Contrairement à la majorité, ils sont d’avis que l’article 16 de la LÉI est intra vires, dans la mesure où « la présomption de constitutionnalité exige que le tribunal interprète le pouvoir discrétionnaire conféré par la loi comme ayant été exercé de bonne foi et à l’intérieur des limites fixées par la Constitution »22. Autrement dit, les juges Karakatsanis et Jamal considèrent qu’il est prématuré de se prononcer sur le pouvoir discrétionnaire de l’Agence avant qu’il n’ait été exercé23. Dans la même veine, ils concluent que le processus de prise de décisions est constitutionnel pour autant qu’il se fonde sur les effets fédéraux négatifs24. Si tel n’était pas le cas, dans un contexte donné, la décision pourrait alors faire l’objet d’un contrôle judiciaire, car elle serait contraire à l’objet et au but de la LÉI25.

En somme, pour les juges dissidents en partie, le fédéralisme coopératif commande que les cours présument de la bonne foi du législateur et interprètent les lois de manière à ce qu’elles respectent le partage des compétences afin de favoriser, dans la mesure du possible, l’application des lois adoptées par les deux paliers gouvernementaux26.

Les juges majoritaires estiment plutôt que les tribunaux ne peuvent « se servir de la présomption de constitutionnalité pour réécrire un texte législatif comme bon leur semble afin de le rendre conforme à la Constitution »27. En ce qui concerne par exemple l’article 16 de la LÉI, ils indiquent qu’ils ne peuvent recourir à la présomption de constitutionnalité, car elle ne s’applique que lorsque la cour peut raisonnablement adopter deux interprétations opposées, ce que le texte, le contexte et l’objet de l’article 16 ne permettent pas en l’espèce28. Enfin, selon la majorité, suggérer qu’un contrôle judiciaire est disponible si un décideur administratif applique la loi de façon inconstitutionnelle ne saurait permettre aux cours de contourner leur obligation de contrôler la constitutionnalité de la loi en question29.

 

Conclusion

Les avis donnés dans le cadre d’un renvoi ne sont pas formellement contraignants à l’égard des gouvernements30. Dans une déclaration faite par l’entremise de l’Agence d’évaluation d’impact du Canada, le ministre de l’Environnement et du Changement climatique ainsi que le ministre de la Justice et procureur général du Canada ont notamment affirmé :

Le gouvernement du Canada a élaboré la Loi sur l’évaluation d’impact afin de créer un meilleur ensemble de règles qui respectent l’environnement et les droits des peuples autochtones et qui assurent que les projets sont évalués en temps opportun. Nous restons attachés à ces principes. Nous sommes heureux que la Cour suprême du Canada ait confirmé notre rôle en ce qui concerne ces principes fondamentaux. Nous allons maintenant reprendre ce dossier et travailler rapidement à l’amélioration de la législation au Parlement.
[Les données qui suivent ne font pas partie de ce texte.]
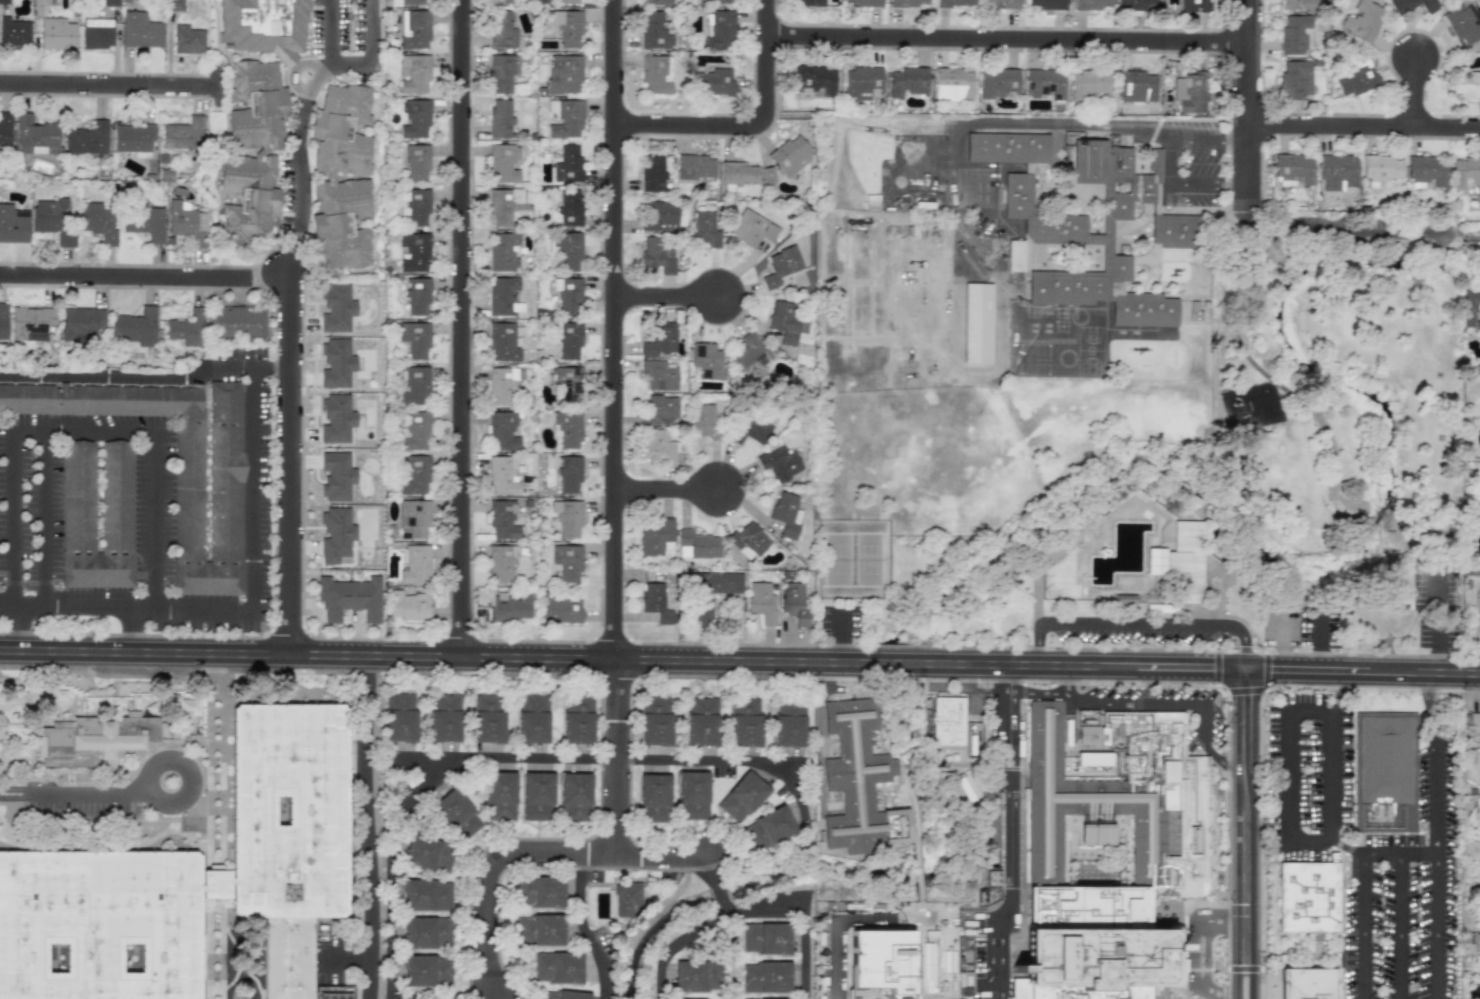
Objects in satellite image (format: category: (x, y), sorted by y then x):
building: (499, 1)
building: (570, 1)
building: (722, 1)
building: (414, 2)
building: (656, 2)
building: (809, 2)
building: (862, 2)
building: (955, 2)
building: (908, 3)
building: (1136, 3)
building: (1000, 4)
building: (1046, 4)
building: (1092, 4)
building: (1298, 4)
building: (1194, 5)
building: (1411, 5)
building: (1361, 20)
building: (1463, 22)
building: (263, 25)
building: (567, 26)
building: (414, 29)
building: (501, 29)
building: (719, 29)
building: (140, 30)
building: (654, 31)
building: (14, 32)
building: (56, 33)
building: (96, 33)
building: (1294, 34)
building: (187, 39)
road: (1008, 54)
road: (349, 65)
building: (501, 72)
building: (414, 73)
building: (564, 74)
building: (656, 74)
building: (1356, 77)
building: (1294, 80)
road: (107, 81)
building: (907, 81)
building: (714, 82)
building: (813, 82)
building: (861, 82)
building: (999, 83)
building: (1044, 83)
building: (1089, 83)
building: (1464, 83)
building: (952, 84)
building: (1136, 87)
building: (1191, 92)
road: (1411, 104)
road: (1245, 110)
building: (414, 118)
building: (499, 118)
building: (565, 118)
building: (5, 129)
building: (183, 134)
building: (34, 135)
building: (86, 138)
road: (1362, 138)
building: (132, 139)
road: (762, 139)
building: (1007, 148)
building: (261, 152)
building: (789, 155)
building: (417, 161)
building: (503, 162)
building: (567, 163)
road: (1166, 163)
building: (695, 167)
building: (1381, 167)
building: (1293, 170)
building: (1426, 170)
building: (1337, 171)
building: (652, 172)
building: (1466, 173)
building: (736, 175)
building: (330, 176)
building: (504, 204)
building: (415, 207)
building: (570, 207)
building: (660, 216)
building: (52, 220)
building: (98, 221)
building: (143, 222)
building: (186, 222)
building: (1081, 222)
building: (13, 224)
building: (703, 228)
building: (751, 228)
building: (1171, 231)
building: (568, 249)
building: (415, 251)
building: (502, 251)
building: (657, 254)
building: (1015, 256)
building: (780, 266)
road: (126, 275)
road: (270, 275)
road: (1222, 288)
building: (502, 295)
building: (568, 295)
building: (418, 296)
road: (671, 301)
building: (3, 321)
building: (785, 321)
building: (31, 322)
building: (81, 322)
building: (237, 322)
building: (134, 327)
building: (187, 328)
road: (468, 332)
building: (415, 338)
building: (569, 339)
building: (659, 340)
building: (502, 341)
road: (290, 355)
building: (749, 358)
building: (706, 361)
road: (210, 367)
building: (658, 375)
road: (85, 379)
building: (566, 382)
building: (415, 385)
building: (502, 385)
building: (1259, 405)
building: (659, 408)
road: (1220, 408)
building: (335, 419)
building: (703, 420)
road: (618, 427)
building: (751, 427)
building: (414, 429)
building: (567, 429)
road: (63, 430)
building: (502, 430)
building: (657, 446)
building: (778, 462)
building: (174, 465)
building: (414, 474)
building: (336, 475)
building: (503, 475)
building: (570, 475)
park: (1235, 478)
road: (670, 495)
building: (78, 496)
road: (252, 496)
road: (1200, 510)
building: (785, 513)
building: (567, 517)
road: (46, 518)
building: (413, 519)
building: (502, 519)
building: (335, 535)
building: (656, 538)
building: (747, 540)
building: (698, 544)
park: (851, 558)
building: (566, 561)
building: (501, 563)
building: (414, 564)
building: (711, 592)
road: (1219, 593)
building: (348, 598)
building: (657, 601)
building: (793, 601)
building: (761, 602)
building: (407, 605)
building: (510, 607)
road: (126, 608)
building: (561, 609)
parking lot: (1439, 612)
road: (1133, 622)
road: (1439, 626)
parking lot: (1137, 630)
road: (133, 633)
road: (1243, 643)
road: (1039, 647)
road: (622, 665)
road: (1362, 671)
road: (1163, 704)
road: (1246, 716)
building: (400, 717)
building: (444, 717)
building: (488, 718)
building: (532, 719)
building: (577, 720)
building: (656, 720)
building: (947, 721)
building: (702, 722)
building: (745, 722)
building: (1473, 723)
building: (91, 725)
building: (789, 725)
road: (424, 758)
road: (514, 759)
road: (191, 772)
building: (1384, 772)
building: (858, 783)
road: (397, 786)
building: (967, 787)
road: (73, 791)
road: (1010, 794)
building: (500, 795)
building: (693, 795)
building: (537, 796)
building: (574, 796)
building: (742, 797)
building: (654, 798)
road: (1433, 800)
building: (290, 812)
building: (457, 814)
building: (768, 828)
building: (1096, 833)
building: (1193, 834)
road: (1307, 840)
road: (1348, 848)
building: (429, 853)
road: (370, 855)
road: (673, 856)
road: (486, 861)
road: (1246, 861)
building: (990, 877)
building: (540, 891)
building: (427, 895)
road: (720, 895)
building: (626, 898)
building: (1309, 898)
road: (756, 908)
road: (727, 911)
building: (99, 925)
road: (1363, 927)
road: (584, 928)
road: (1401, 928)
road: (1434, 928)
building: (539, 930)
building: (427, 932)
building: (765, 938)
road: (837, 944)
road: (998, 950)
road: (1195, 951)
road: (1208, 954)
building: (289, 958)
building: (883, 961)
building: (557, 967)
building: (426, 970)
building: (698, 975)
building: (766, 977)
road: (1237, 977)
road: (1252, 978)
building: (1310, 984)
road: (998, 991)
building: (563, 995)
road: (437, 996)

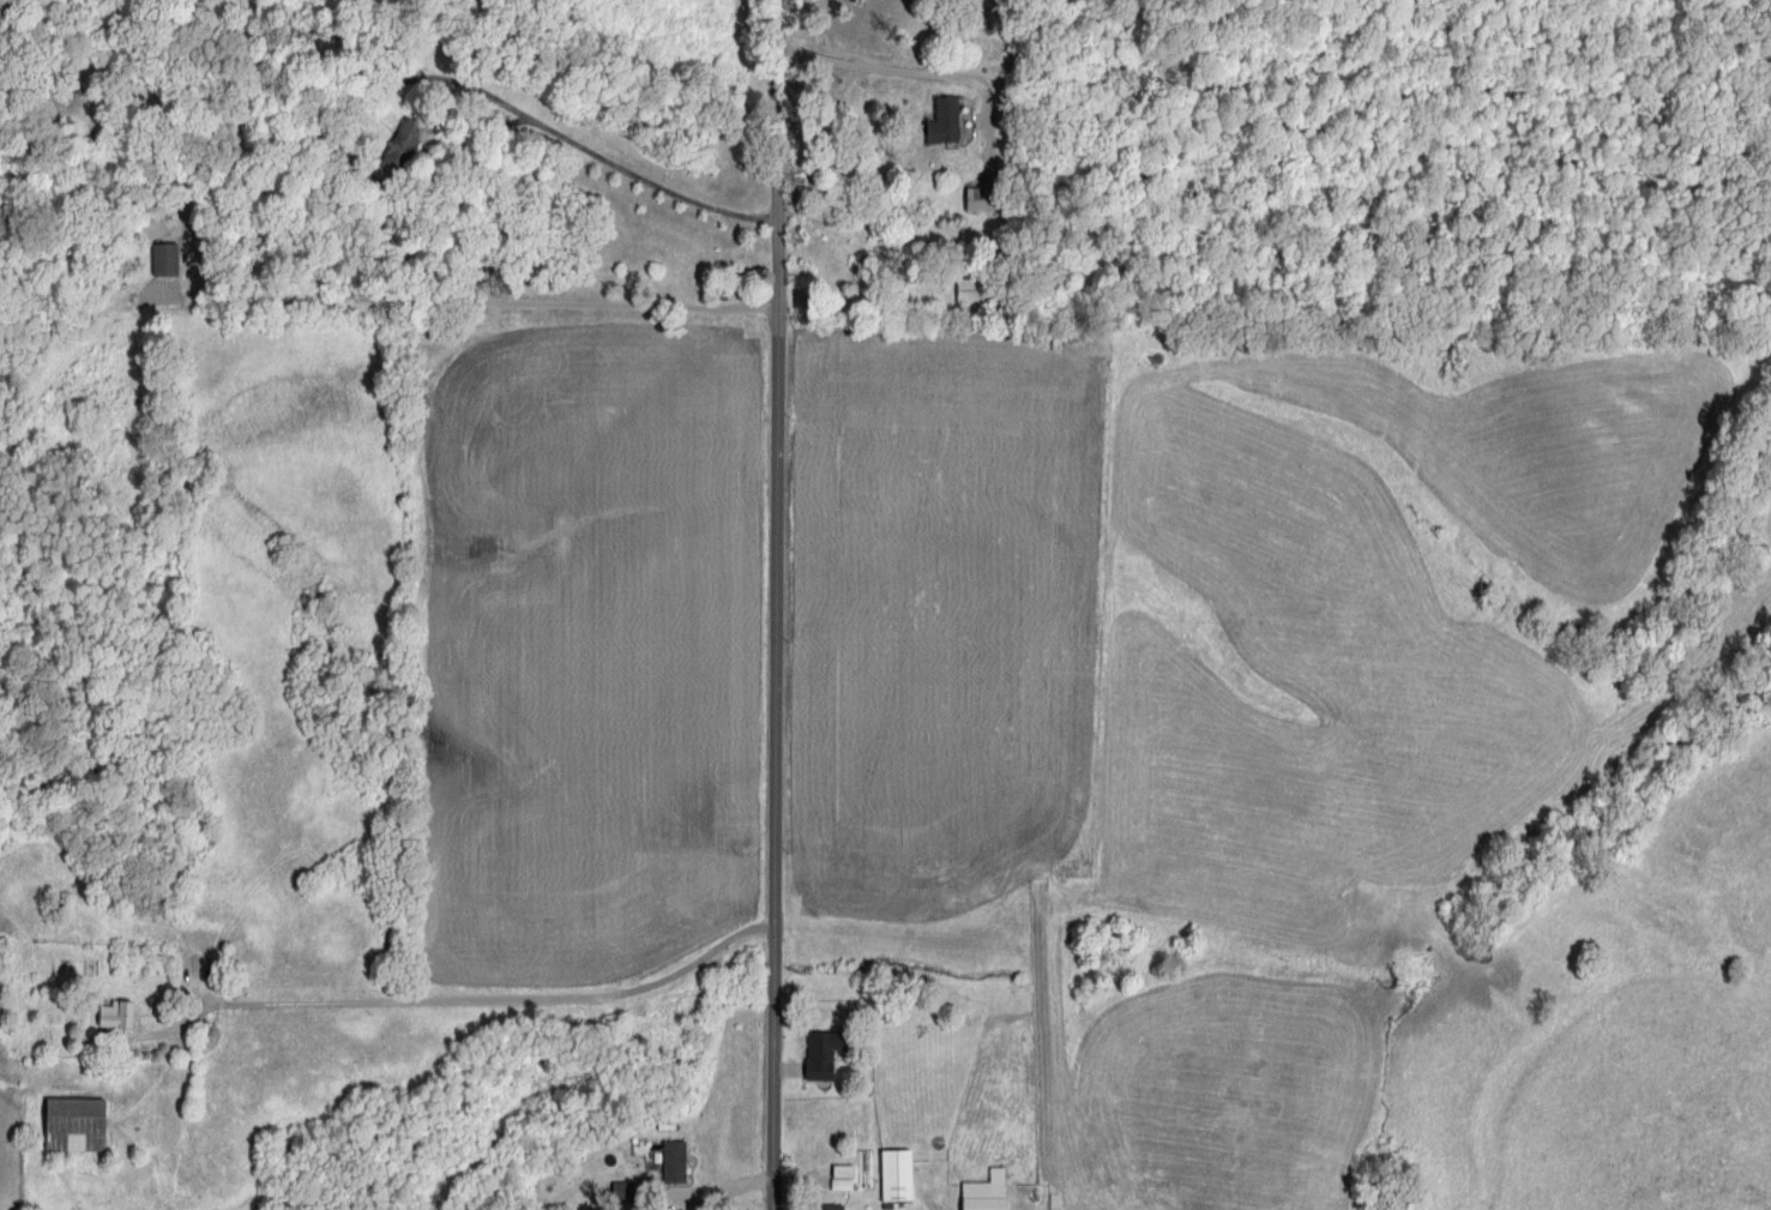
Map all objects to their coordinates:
road: (927, 75)
building: (778, 90)
building: (952, 123)
building: (410, 145)
road: (569, 163)
building: (987, 201)
building: (170, 261)
building: (980, 292)
road: (319, 298)
road: (776, 604)
road: (483, 1003)
building: (875, 1004)
building: (123, 1016)
building: (829, 1054)
building: (83, 1127)
building: (681, 1163)
building: (904, 1177)
road: (715, 1193)
building: (992, 1193)
building: (628, 1195)
building: (839, 1208)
La déclaration rappelle également que 23 projets font présentement l’objet d’une évaluation d’impact fédérale. Elle ne précise toutefois pas ce qu’il adviendra de ces projets, à la lumière du renvoi.
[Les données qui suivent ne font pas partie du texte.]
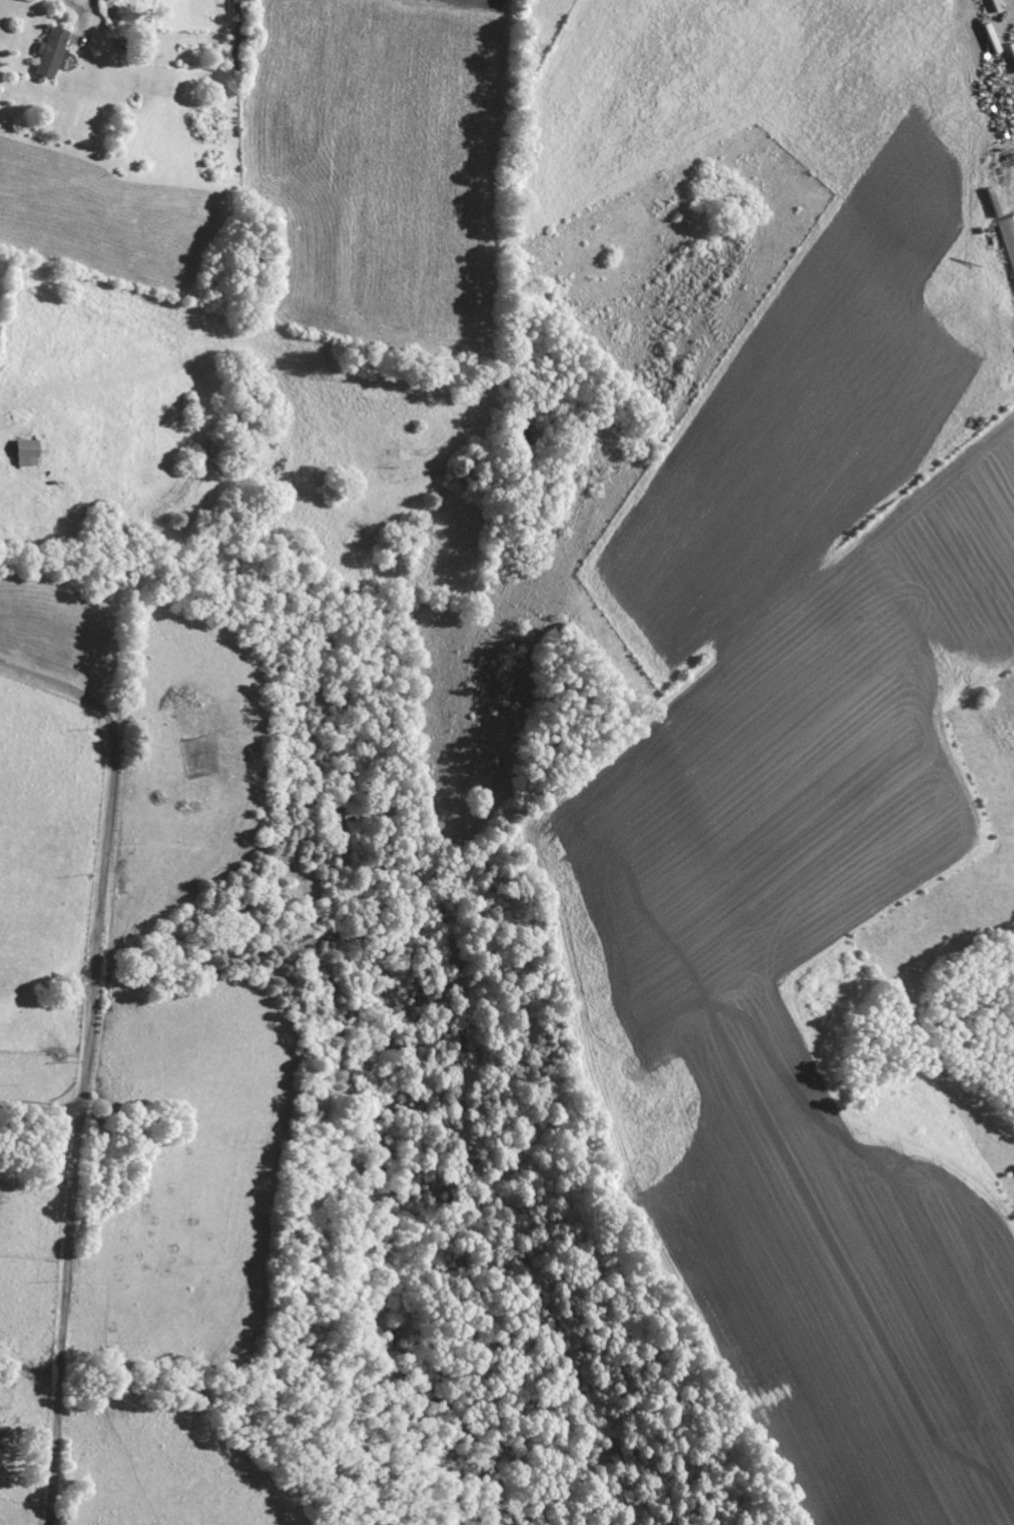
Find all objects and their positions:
road: (79, 17)
building: (53, 52)
building: (1008, 239)
building: (29, 453)
road: (88, 1057)
road: (40, 1103)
Les auteurs tiennent à remercier Inès Bagaoui-Fradette, étudiante en droit, pour sa précieuse contribution à cet article.

__________

1 L.C. 2019, c. 28.
2 DORS/2019-285.
3 Renvoi relatif à la Loi sur l’évaluation d’impact, 2023 CSC 23.
4 Id., par. 1.
5 Id., par. 216.
6 Id., par. 208.
7 Id., par. 35.
8 Ibid.
9 Id., par. 36.
10 Id., par. 37.
11 Id., par. 38.
12 Id., par. 43.
13 Id., par. 46.
14 Id., par. 148.
15 Id., par. 204.
16 Id., par. 134.
17 Id., par. 135.
18 Id., par. 150.
19 Id., par. 178.
20 Ibid. Voir également les par. 166-174.
21 Id., par. 257. Voir également le par. 298.
22 Id., par. 314.
23 Id., par. 315.
24 Id., par. 336.
25 Id., par. 335.
26 Id., par. 234.
27 Id., par. 73.
28 Id., par. 154. Voir également le par. 73.
29 Id., par. 74.
30 Renvoi relatif au Code de procédure civile (Qc), art. 35, 2021 CSC 27, par. 151-152.